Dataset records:
________

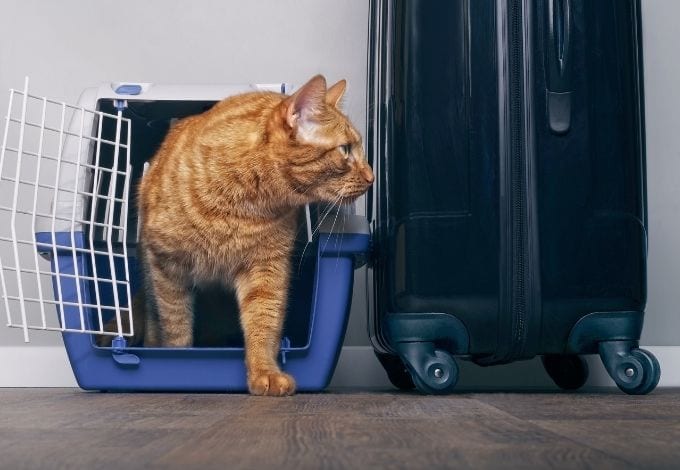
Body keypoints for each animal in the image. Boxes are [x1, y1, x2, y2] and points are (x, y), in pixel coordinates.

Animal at [104, 75, 374, 394]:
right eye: (345, 150)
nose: (372, 177)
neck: (243, 201)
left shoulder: (266, 269)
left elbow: (263, 323)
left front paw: (264, 372)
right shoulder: (166, 268)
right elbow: (176, 328)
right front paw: (178, 361)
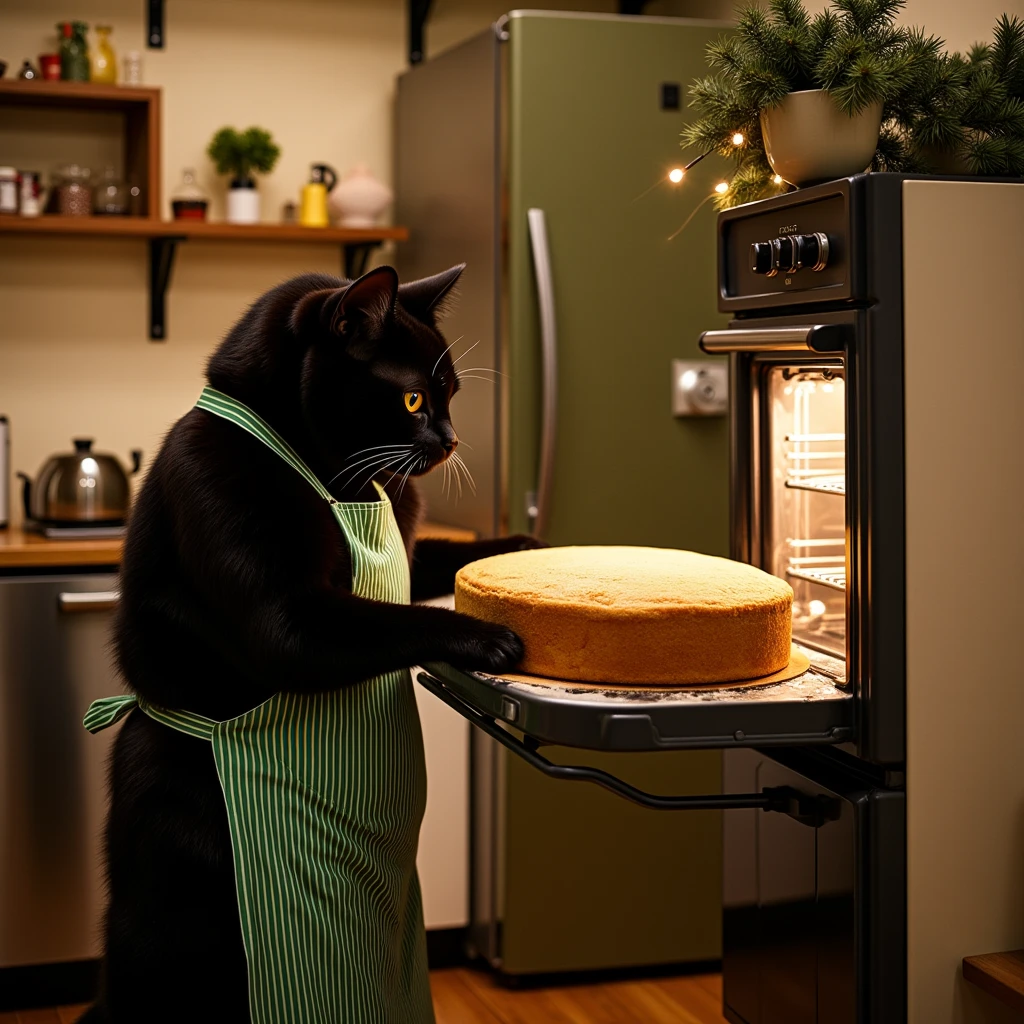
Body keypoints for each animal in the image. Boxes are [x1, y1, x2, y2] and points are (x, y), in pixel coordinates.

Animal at [81, 266, 536, 1024]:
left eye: (451, 395)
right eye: (414, 398)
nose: (450, 440)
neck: (340, 480)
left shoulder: (412, 548)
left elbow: (438, 567)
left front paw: (530, 544)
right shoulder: (287, 617)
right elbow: (395, 621)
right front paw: (491, 636)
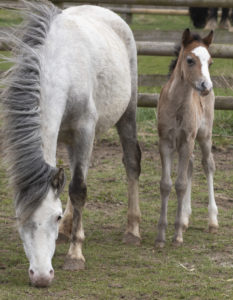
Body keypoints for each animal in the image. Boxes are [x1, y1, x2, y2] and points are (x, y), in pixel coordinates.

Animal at [0, 1, 141, 288]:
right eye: (20, 218)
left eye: (52, 216)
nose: (41, 276)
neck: (58, 67)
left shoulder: (84, 130)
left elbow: (78, 190)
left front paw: (75, 255)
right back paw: (69, 228)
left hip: (127, 114)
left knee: (131, 162)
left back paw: (132, 230)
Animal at [156, 29, 219, 247]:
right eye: (190, 60)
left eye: (210, 62)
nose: (206, 86)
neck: (177, 106)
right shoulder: (165, 142)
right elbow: (166, 184)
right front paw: (161, 236)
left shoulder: (187, 141)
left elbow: (181, 184)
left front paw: (177, 236)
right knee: (191, 165)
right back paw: (184, 218)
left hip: (204, 135)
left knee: (207, 164)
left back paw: (212, 221)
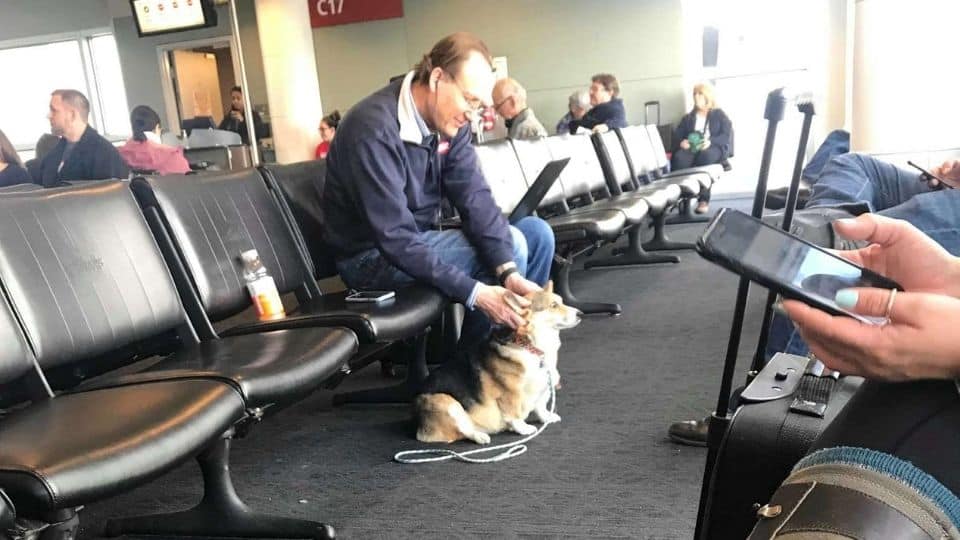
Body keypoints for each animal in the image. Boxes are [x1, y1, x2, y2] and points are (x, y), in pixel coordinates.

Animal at [410, 282, 576, 442]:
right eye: (553, 305)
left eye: (561, 301)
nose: (579, 314)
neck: (529, 346)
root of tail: (418, 425)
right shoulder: (511, 393)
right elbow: (514, 414)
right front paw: (523, 428)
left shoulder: (543, 387)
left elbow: (541, 406)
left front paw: (548, 417)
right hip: (447, 403)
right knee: (463, 430)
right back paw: (480, 436)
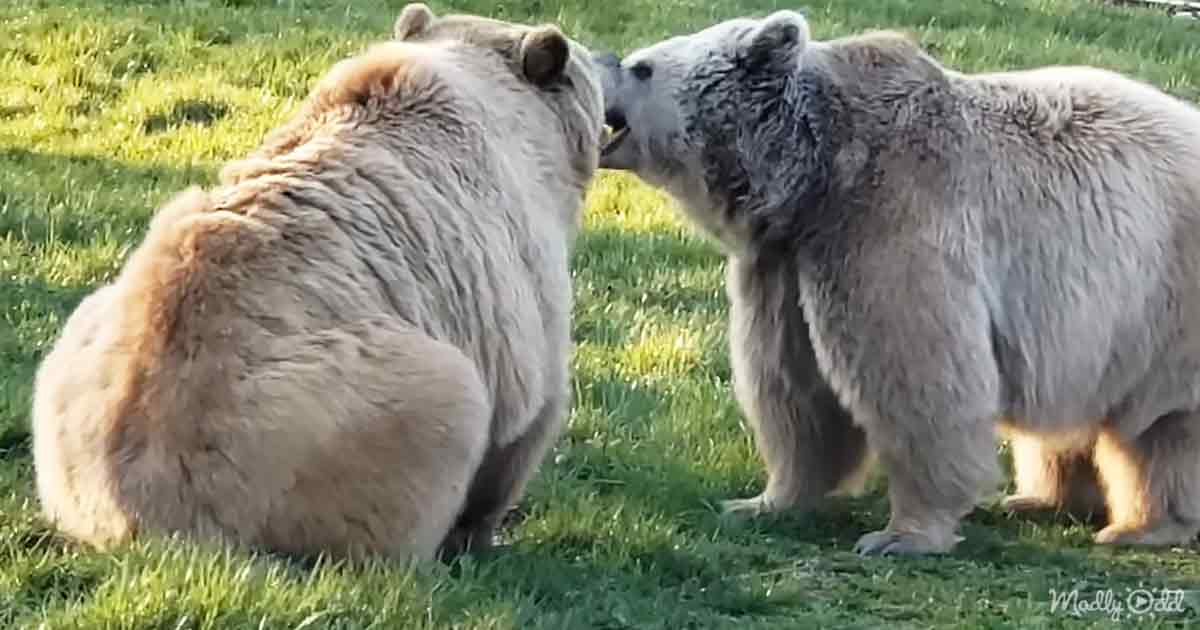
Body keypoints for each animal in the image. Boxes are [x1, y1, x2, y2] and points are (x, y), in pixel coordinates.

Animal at [29, 3, 609, 559]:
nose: (608, 58)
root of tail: (143, 516)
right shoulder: (518, 270)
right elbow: (528, 415)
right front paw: (483, 531)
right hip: (348, 416)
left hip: (78, 356)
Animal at [595, 11, 1200, 554]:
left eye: (643, 66)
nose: (602, 57)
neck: (815, 174)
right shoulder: (784, 266)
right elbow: (793, 388)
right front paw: (762, 501)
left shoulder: (890, 226)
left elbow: (918, 381)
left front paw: (900, 534)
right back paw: (1038, 499)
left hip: (1163, 299)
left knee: (1163, 425)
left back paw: (1142, 526)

________

- Try it:
Output only the lines above from the one containing "right elbow: (176, 328)" to the one containing "right front paw: (491, 636)", both included, exactly as written and with no pictures.

- Answer for the task:
right elbow: (176, 328)
right front paw: (178, 361)
Body keypoints for each animal in the image. Boxes are [x1, y1, x2, y2] and points are (x, y), in pixel coordinates.

Animal at [81, 266, 536, 1024]:
left eye: (451, 395)
right eye: (414, 398)
nose: (450, 440)
neck: (340, 480)
left shoulder: (412, 548)
left elbow: (438, 567)
left front paw: (530, 544)
right shoulder: (287, 617)
right elbow: (395, 621)
right front paw: (491, 636)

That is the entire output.